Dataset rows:
· · · · · · ·

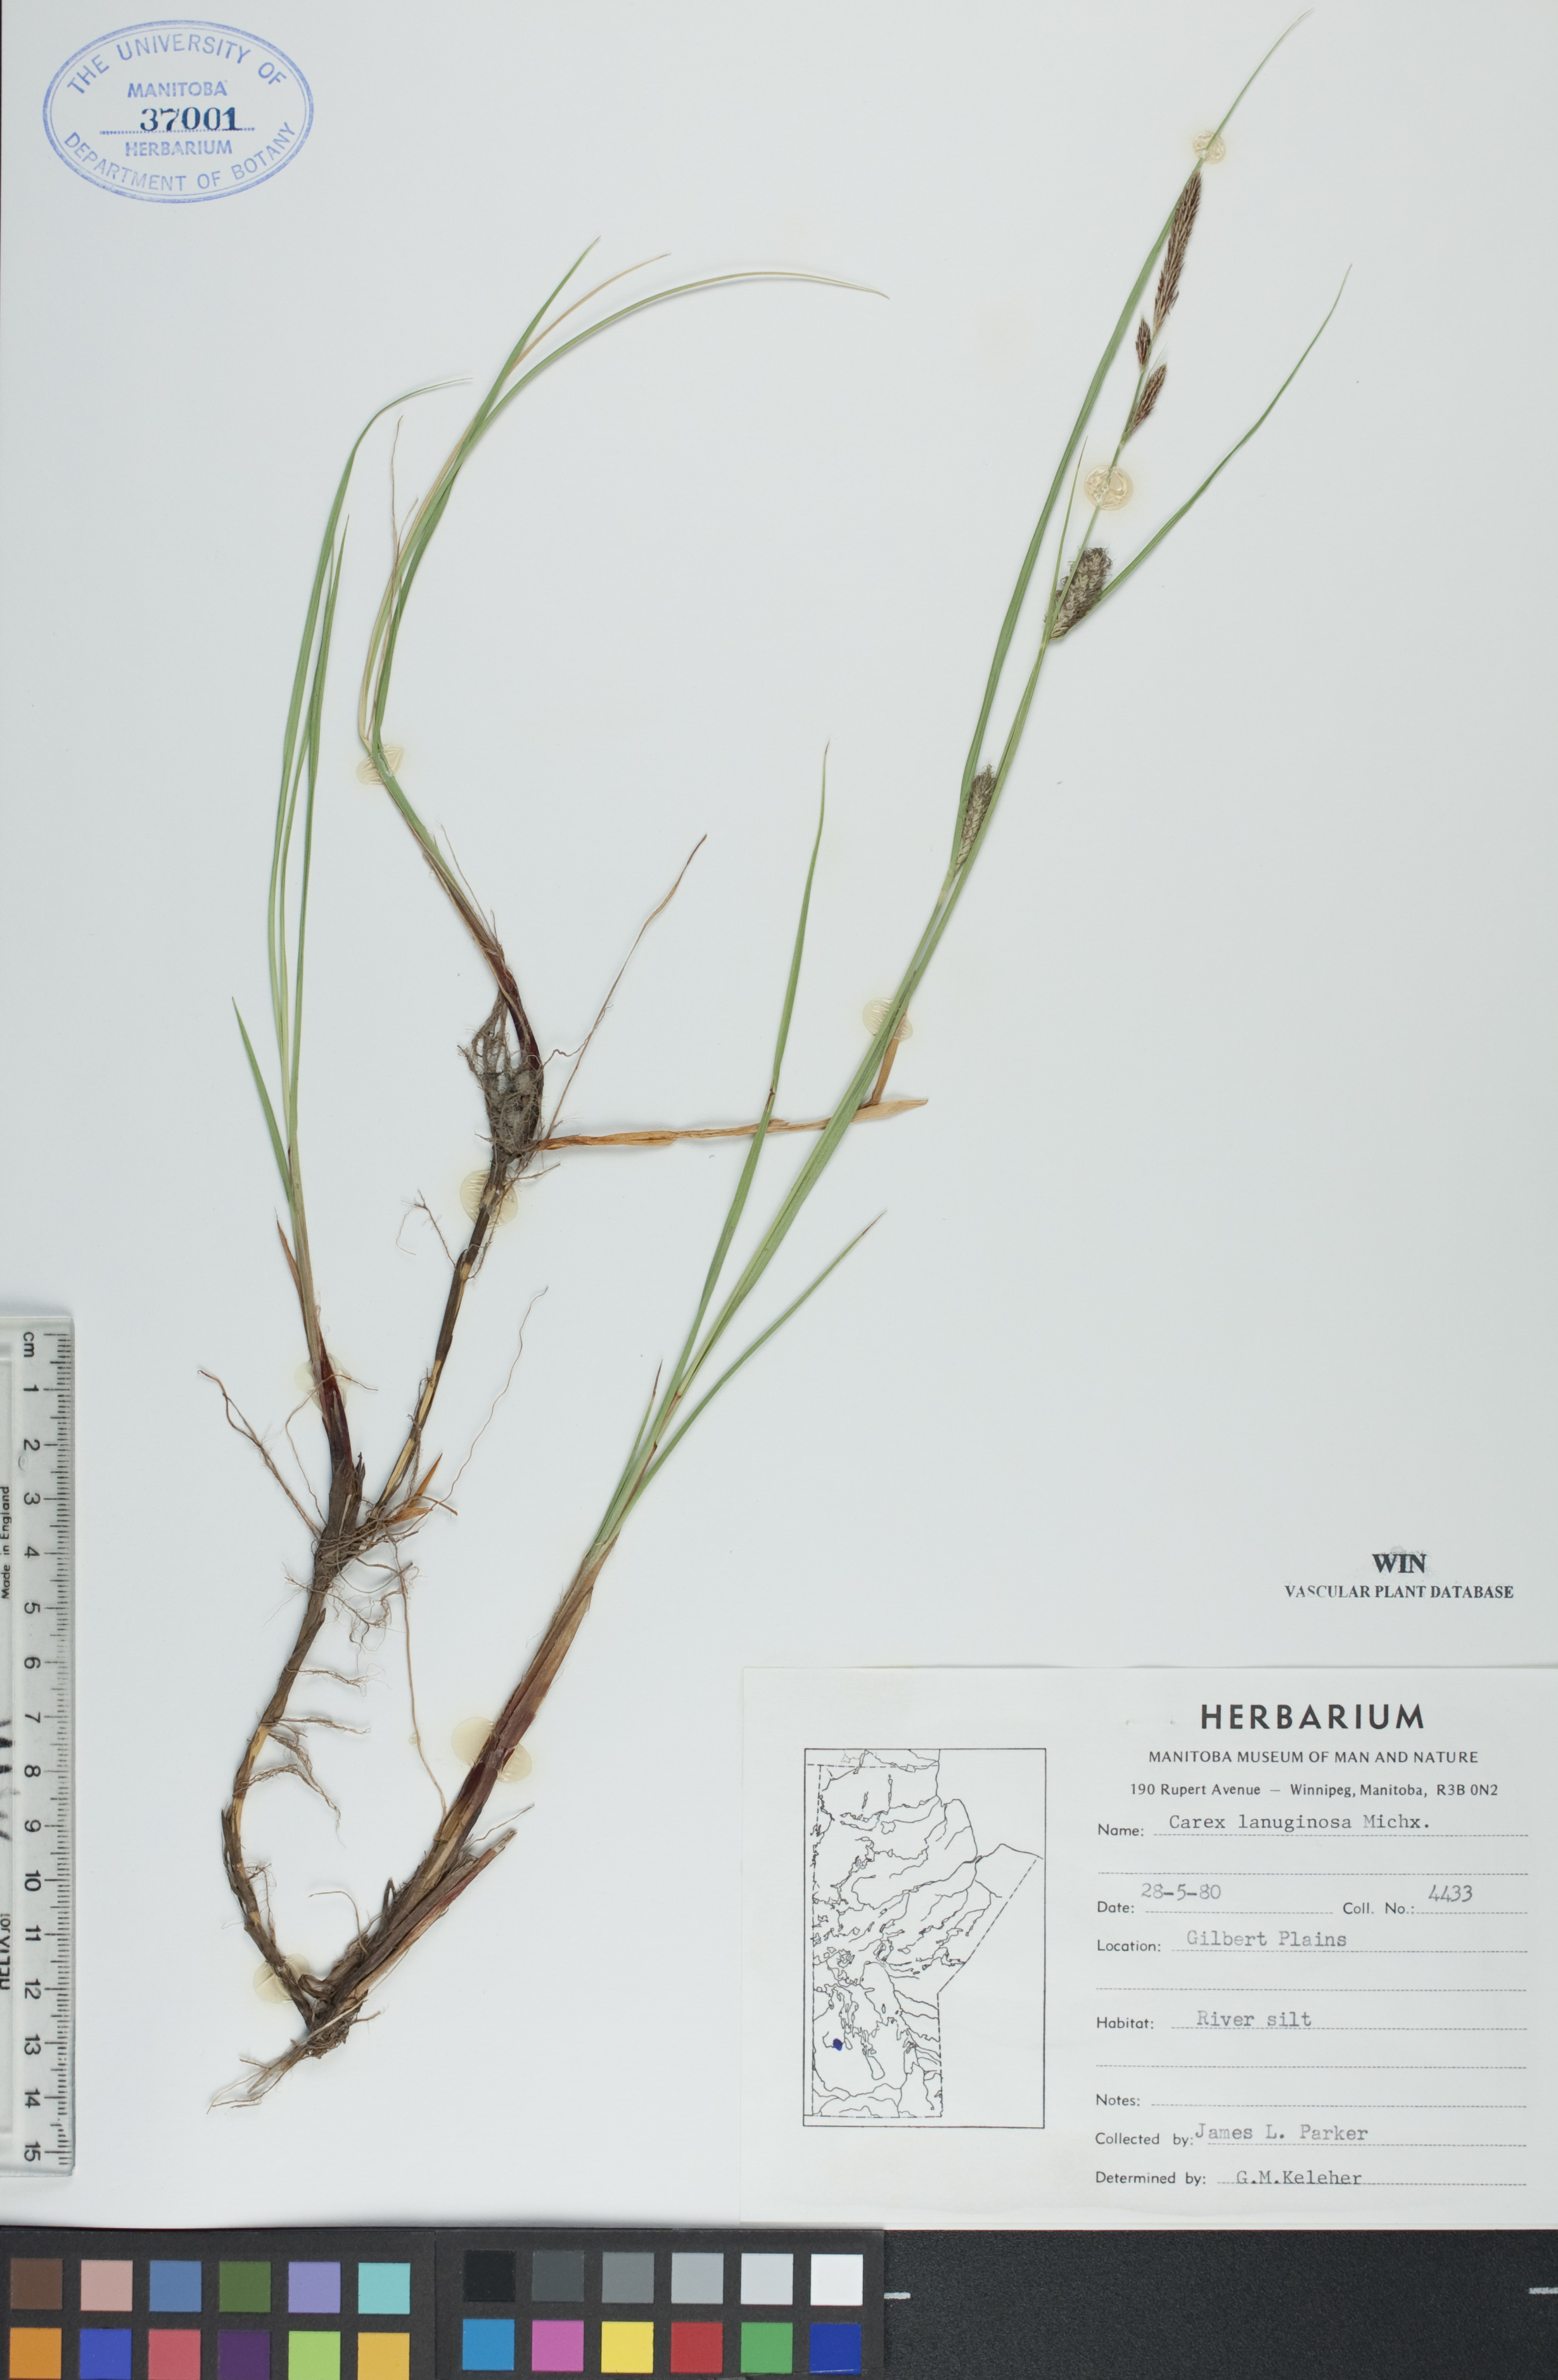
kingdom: Plantae
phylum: Tracheophyta
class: Liliopsida
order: Poales
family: Cyperaceae
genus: Carex
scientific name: Carex lasiocarpa
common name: Slender sedge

· · · · · · ·

#### [Exercise]
Return the text lines of each item above verbatim, leaving the pictures out.

#### [The solution]
kingdom: Plantae
phylum: Tracheophyta
class: Liliopsida
order: Poales
family: Cyperaceae
genus: Carex
scientific name: Carex lasiocarpa
common name: Slender sedge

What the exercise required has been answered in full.